WORK TASK A — In the passage on German rocket technology and the Soviet Union, translate this sentence into Spanish: "The V-2 rocket was far more advanced than any rocket developed by the Allies."
WORK TASK B —
Using the passage on German rocket technology and the Soviet Union, answer each question briefly:
(i) In what year were Soviet rocket specialists sent to Germany to obtain V-2 rockets?
(ii) What was the technical name of the V-2?
(iii) Up to how many metric tons of thrust did the V-2 produce?
WORK TASK C — From the passage on German rocket technology and the Soviet Union, echo the part that opens with the words containing "The V-2 rocket was" and closes with "by Nazi Germany.".

PROVIDED PASSAGE —
────────────────
During World War II Nazi Germany developed rocket technology that was more advanced than that of the Allies  and a race commenced between the Soviet Union and the United States to capture and exploit the technology. Soviet rocket specialist were sent to Germany in 1945 to obtain V-2 rockets and worked with German specialists in Germany and later in the Soviet Union to understand and replicate the rocket technology. The involvement of German scientists and engineers was an essential catalyst to early Soviet efforts. In 1945 and 1946 the use of German expertise was invaluable in reducing the time needed to master the intricacies of the V-2 rocket, establishing production of the R-1 rocket and enable a base for further developments. However, after 1947 the Soviets made very little use of German specialists and their influence on the future Soviet space program was marginal.

Background

During WWII Nazi Germany developed the world's first long range Liquid-propellant rockets known as the V-2, with the technical name A4.  The missile was developed as a "vengeance weapon" and assigned to attack Allied cities as retaliation for the Allied bombings against German cities. The  rocket also became the first artificial object to travel into space by crossing the Kármán line with the vertical launch of MW 18014 on 20 June 1944.

The V-2 rocket was far more advanced than any rocket developed by the Allies.  Prior to 1945 the United Kingdom, United States and Soviet Union had not developed a rocket with a thrust greater than 1.5 metric tons, whilst the V-2's thrust was up to 27 metric tons. A race commenced between the Allies, particularly United States and Soviets, to acquire the technology behind the V-2 and similar weapons developed by Nazi Germany.
────────────────
DATASET RECORDS —

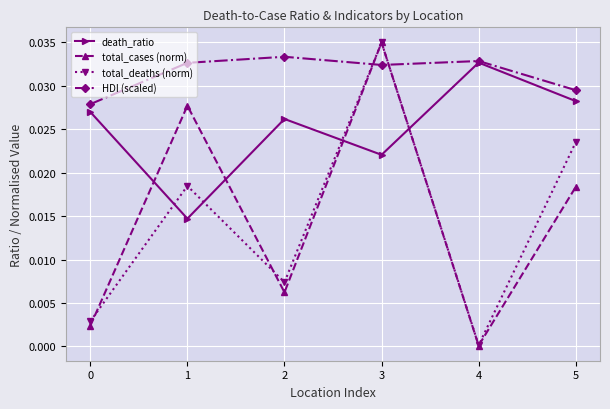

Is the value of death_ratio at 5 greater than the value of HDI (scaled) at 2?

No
────────────────
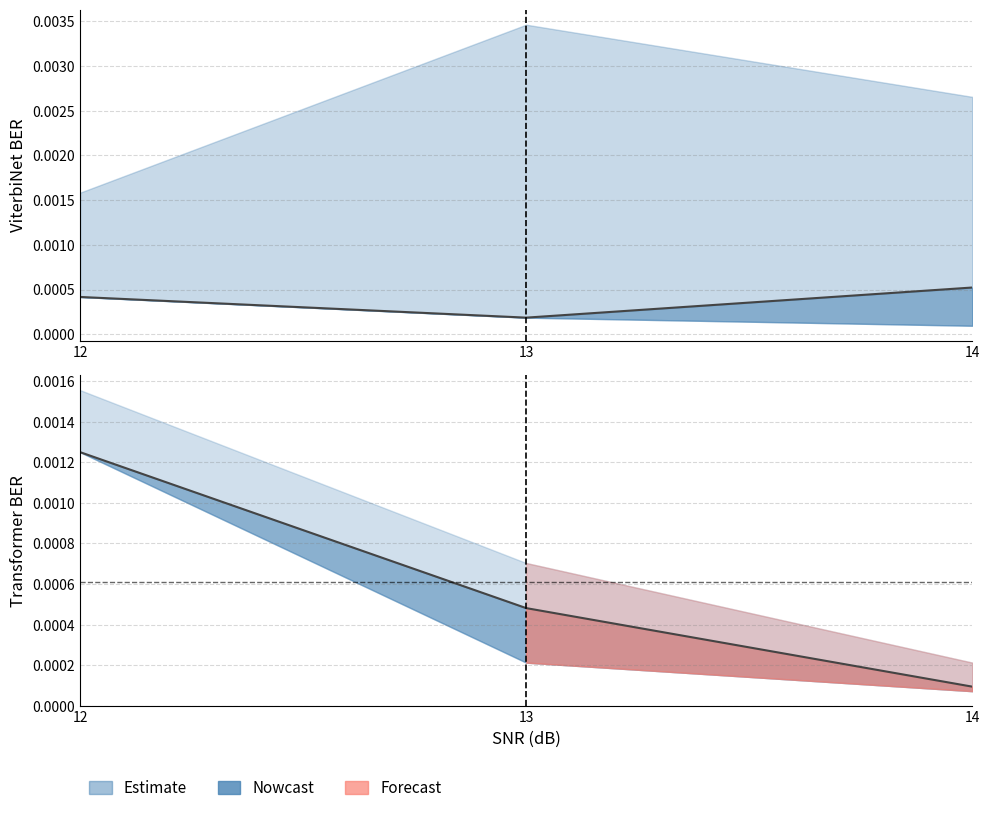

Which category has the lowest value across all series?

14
────────────────
RESULT A — El cohete V-2 era mucho más avanzado que cualquier cohete desarrollado por los Aliados.

RESULT B —
(i) 1945
(ii) A4
(iii) 27 metric tons

RESULT C —
The V-2 rocket was far more advanced than any rocket developed by the Allies.  Prior to 1945 the United Kingdom, United States and Soviet Union had not developed a rocket with a thrust greater than 1.5 metric tons, whilst the V-2's thrust was up to 27 metric tons. A race commenced between the Allies, particularly United States and Soviets, to acquire the technology behind the V-2 and similar weapons developed by Nazi Germany.